What an exhilarating ride
“…is the phrase one might hear after alighting from the big dipper at Luna Park apt for the year that PALMS Australia has experienced? Certainly we’ve been to the heights, plunged to the depths, taken some fast and unexpected turns and risen again to new heights. Or has it been more the exhilaration of Major General Peter Cosgrove who used the term to explain what it was like to be alive after feeling a bullet whiz past his ear?
The year has really been very similar to the cycle of one who goes to live cross-culturally. Beginning with a wonderful honeymoon period where on the surface life can seem idyllic before illusions are shattered and the dawning reality can take one to the pits. After time and some soul searching (we put it at six months) the peaks and troughs even out and a new balance is achieved when authentic engagement brings new and attainable horizons into vision.
The Organisational Review in March uncovered new horizons in developing strategies that build on recent experience with community engagement. In July Brendan Joyce was employed as Community Relations Coordinator to facilitate implementation of a number of these. Returned volunteers will hear from him as he seeks their vital support to help develop Palms CommUnity Partnerships.
We have had success in church communities who appreciate the unique value of such partnerships. However one reply indicates that forward planning will be needed to get a space in some parishes:
“Our dilemma is trying to accommodate dozens of regular promotions which have been scattered throughout the available year. The parish calendar is log jammed with special Sundays earmarked for particular projects and ministries.”
It’s not that the good news of cross-cultural relationship is not heard in a church. Catholic Mission has benefited from many PALMS returned volunteers speaking in parish appeals around Australia, but the funds they raise are spread far and wide, and while we are grateful for a grant that contributes to the placement of two global mission volunteers, we must do better than that to remain viable.
Being perhaps too reliant on AusAID and other grants, PALMS has never really developed much of an expertise in fund raising. I sometimes wonder why PALMS did not come to share in Project Compassion when our founder Roy Boylan had so much to do with setting it up and we administered it across Australia when it began in the mid 60s.
I do not accept the view put to me recently that the church appropriates the glory of sending people on mission, but is largely uncomfortable that an organisation independent of the hierarchy, manages the program. If that were true in general the church would be closing in on itself and alienating the people of God on whom we rely to share the good news. For 45 years PALMS has had great cooperation from bishops and other church leaders and I have every confidence it will continue.
On a personal level I have sometimes questioned the value of staying to try and make PALMS work with such precarious funding. Certainly it has often seemed unwise for two members of the same family to be employed in such vulnerable circumstances. However the questions disappear when we consider the underlying values of solidarity with those who are far more vulnerable.
And there is the sacrifice made by so many of you: the individuals and families who offer themselves as v o l u n t e e r s (one couple have even decided they can live with a one third cut to their living allowance), those who provide financial and in-kind support from home, and those who have done both.

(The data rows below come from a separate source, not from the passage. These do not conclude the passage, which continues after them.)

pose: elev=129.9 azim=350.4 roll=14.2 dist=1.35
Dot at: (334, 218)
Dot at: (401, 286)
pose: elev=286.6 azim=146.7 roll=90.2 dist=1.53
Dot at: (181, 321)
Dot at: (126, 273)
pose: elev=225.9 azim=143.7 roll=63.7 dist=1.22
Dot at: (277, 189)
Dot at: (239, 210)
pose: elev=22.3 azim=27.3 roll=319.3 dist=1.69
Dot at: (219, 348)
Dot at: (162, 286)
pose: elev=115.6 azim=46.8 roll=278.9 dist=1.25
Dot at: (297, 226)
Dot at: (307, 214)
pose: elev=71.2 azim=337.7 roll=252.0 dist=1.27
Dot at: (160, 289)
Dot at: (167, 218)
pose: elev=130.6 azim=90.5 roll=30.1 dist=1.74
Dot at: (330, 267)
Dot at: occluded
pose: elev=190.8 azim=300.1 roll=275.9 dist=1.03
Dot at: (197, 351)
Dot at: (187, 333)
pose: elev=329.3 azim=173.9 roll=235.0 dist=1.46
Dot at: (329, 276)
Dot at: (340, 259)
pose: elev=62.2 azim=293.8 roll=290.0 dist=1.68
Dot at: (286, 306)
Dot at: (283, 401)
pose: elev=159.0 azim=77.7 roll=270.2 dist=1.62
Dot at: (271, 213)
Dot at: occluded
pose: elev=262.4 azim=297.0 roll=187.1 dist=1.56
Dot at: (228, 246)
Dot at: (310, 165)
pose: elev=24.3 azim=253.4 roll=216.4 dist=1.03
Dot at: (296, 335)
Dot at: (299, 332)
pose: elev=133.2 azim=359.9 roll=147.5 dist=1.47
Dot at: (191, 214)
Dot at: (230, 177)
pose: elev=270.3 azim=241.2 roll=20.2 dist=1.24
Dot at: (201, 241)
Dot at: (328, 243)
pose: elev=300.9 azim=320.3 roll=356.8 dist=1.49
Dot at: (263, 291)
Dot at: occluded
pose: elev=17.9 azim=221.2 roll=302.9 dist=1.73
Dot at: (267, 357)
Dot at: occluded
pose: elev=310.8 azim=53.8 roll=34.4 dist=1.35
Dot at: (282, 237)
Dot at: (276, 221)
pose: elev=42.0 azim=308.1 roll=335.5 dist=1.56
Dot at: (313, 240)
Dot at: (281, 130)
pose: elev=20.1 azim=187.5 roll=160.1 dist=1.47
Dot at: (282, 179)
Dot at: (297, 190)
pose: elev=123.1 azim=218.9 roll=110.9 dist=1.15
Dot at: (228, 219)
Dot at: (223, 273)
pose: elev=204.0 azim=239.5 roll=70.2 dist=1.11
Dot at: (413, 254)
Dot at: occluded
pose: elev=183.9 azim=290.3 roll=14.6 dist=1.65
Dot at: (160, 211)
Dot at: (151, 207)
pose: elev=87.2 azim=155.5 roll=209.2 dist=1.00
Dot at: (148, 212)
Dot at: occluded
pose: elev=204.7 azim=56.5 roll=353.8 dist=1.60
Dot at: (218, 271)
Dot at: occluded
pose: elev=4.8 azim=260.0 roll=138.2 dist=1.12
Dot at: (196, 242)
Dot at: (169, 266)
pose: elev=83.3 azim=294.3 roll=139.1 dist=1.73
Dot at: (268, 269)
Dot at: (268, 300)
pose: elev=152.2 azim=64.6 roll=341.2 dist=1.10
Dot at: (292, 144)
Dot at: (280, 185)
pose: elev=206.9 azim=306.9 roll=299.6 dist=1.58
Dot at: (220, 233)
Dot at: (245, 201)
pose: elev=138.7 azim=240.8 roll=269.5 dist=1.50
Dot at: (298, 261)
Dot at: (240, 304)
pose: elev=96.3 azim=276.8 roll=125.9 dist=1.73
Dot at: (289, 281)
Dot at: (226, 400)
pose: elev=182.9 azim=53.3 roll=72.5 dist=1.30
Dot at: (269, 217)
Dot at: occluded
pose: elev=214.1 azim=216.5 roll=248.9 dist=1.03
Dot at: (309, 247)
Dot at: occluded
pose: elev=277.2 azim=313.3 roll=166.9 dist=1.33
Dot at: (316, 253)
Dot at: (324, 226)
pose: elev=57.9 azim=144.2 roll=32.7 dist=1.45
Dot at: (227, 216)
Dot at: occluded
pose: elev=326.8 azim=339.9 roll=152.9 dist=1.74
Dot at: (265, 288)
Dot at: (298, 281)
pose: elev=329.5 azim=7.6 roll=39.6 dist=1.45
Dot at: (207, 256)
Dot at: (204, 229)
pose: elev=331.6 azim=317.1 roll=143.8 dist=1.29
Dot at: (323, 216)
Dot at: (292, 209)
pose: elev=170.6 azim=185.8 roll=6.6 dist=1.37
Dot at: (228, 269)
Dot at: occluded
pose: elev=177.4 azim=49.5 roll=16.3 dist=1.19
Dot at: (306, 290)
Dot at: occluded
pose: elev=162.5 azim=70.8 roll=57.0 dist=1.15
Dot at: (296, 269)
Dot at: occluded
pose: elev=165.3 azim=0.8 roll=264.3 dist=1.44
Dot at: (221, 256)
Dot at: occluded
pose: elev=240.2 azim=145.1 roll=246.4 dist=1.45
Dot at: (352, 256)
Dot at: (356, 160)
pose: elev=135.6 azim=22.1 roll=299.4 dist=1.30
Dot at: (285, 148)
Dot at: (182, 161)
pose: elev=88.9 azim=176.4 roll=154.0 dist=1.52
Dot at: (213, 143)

There are the religious orders that realised the possibilities during the consortium bid for an AusAID contract and returned in faith when it wasn’t to be so. And this year the Catholic Mission Home Mission Fund increased their annual grant from $22,500 to $30,000.
On balance the response to the news that Government funding was to finish promoted tremendous supportive reaction. As a result of this and some savings on expenditure an expected $70,000 shortfall turned into a nearly $100,000 surplus. PALMS books finished 2004-05 on a healthy note, which means all in the field will be able to finish their placements, but we enter a challenging year without major grants and to send new participants on a PALMS Global Mission we must obtain the necessary income. As we leave the exhilaration of the Big Dipper to achieve a new balance (I expect to reveal new and attainable horizons at the AGM) we will be greatly assisted by your continued support through regular giving.